Peer editing is a win/win – While nothing can replace a professional editor, the eagle eyes of fellow authors will go a long way to catching split infinitives, wrong verb tenses and awkward phrasing. And luckily the benefits to reviewing others’ works are just as strong. The more writing submissions you edit, even in different formats and genres, the easier it will become to spot common mistakes in your own writing.
Guidance in self-publishing and marketing – The road of the Indie author is long and difficult and getting advice from others who have gone before you is invaluable. Show the group your cover design for feedback, find out what forms of marketing have been most successful (social, paid social, PPC on Amazon/Goodreads, website SEO, etc) and get input for blog posts to build your profile as an author.

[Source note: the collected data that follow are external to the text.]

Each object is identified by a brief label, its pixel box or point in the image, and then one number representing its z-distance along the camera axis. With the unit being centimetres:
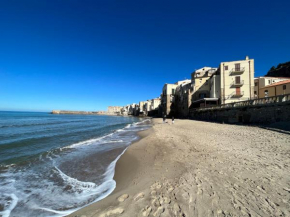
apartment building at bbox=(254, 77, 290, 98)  3634
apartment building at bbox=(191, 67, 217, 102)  4125
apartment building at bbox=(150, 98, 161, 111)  8788
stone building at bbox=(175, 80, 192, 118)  4562
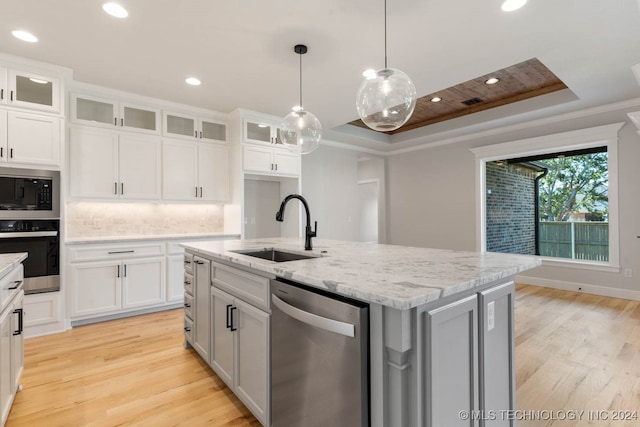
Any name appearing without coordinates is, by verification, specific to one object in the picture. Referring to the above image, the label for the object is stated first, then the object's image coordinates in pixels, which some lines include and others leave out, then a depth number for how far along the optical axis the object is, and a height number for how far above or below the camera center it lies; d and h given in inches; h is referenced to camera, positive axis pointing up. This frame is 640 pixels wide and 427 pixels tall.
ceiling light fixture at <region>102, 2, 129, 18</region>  88.7 +58.8
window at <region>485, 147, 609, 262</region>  184.2 +5.9
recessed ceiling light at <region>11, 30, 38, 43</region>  102.3 +59.0
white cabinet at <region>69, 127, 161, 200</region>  139.2 +23.8
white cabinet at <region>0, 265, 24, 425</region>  63.9 -28.3
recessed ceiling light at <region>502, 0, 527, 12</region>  87.7 +58.8
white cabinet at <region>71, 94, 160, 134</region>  140.9 +47.7
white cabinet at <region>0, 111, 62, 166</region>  117.3 +29.1
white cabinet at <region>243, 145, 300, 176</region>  177.0 +31.6
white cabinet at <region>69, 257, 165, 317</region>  131.6 -30.4
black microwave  116.6 +8.4
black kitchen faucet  85.0 -3.6
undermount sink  85.7 -11.3
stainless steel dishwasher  43.2 -22.5
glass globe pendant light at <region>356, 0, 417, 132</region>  75.0 +28.3
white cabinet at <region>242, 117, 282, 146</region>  177.8 +48.7
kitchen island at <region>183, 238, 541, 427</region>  40.8 -16.2
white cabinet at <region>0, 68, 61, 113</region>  117.1 +47.9
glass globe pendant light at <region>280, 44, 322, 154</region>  105.7 +29.0
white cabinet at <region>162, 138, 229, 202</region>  162.6 +23.8
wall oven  116.4 -2.3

Contacts for agents and publishers – If you decide to go the traditional publishing route, showing other authors your hard work, skill and determination can help them feel confident enough in your abilities to share any contacts they may have for agents and publishers. Also, any traditionally published authors will be able to advise you on how to put together a book proposal, a good query letter and so on.

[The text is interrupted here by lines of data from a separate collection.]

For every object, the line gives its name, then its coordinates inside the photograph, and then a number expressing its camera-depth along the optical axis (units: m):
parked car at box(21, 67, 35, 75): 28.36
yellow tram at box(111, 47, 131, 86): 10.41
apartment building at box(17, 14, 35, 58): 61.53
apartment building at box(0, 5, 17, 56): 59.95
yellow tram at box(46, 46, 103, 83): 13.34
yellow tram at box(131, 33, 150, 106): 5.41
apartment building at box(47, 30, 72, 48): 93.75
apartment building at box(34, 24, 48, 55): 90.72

What to look for in a peer group - Writers’ groups can be found all over the world, the most valuable ones offering a diverse mixture of genre interests and socioeconomic/ethnocultural backgrounds. The more varied the test readers, the more balanced and useful their input.
Where to find an author support group - Check community notice boards, university campus groups and search on-line. Use your social media connections and talk to people you know. I found the Dubai Writer’s Group, which has proven enormously useful for publishing my first novel and writing my second book, through my friend’s husband, who was a local newspaper reporter.
You may need to try a few different groups before you find the right one, but once you do you’ll know, because you will look forward to getting and receiving feedback each week. It will give you that much-needed boost of confidence, function as an honest sounding board and also bring you new, like-minded friends.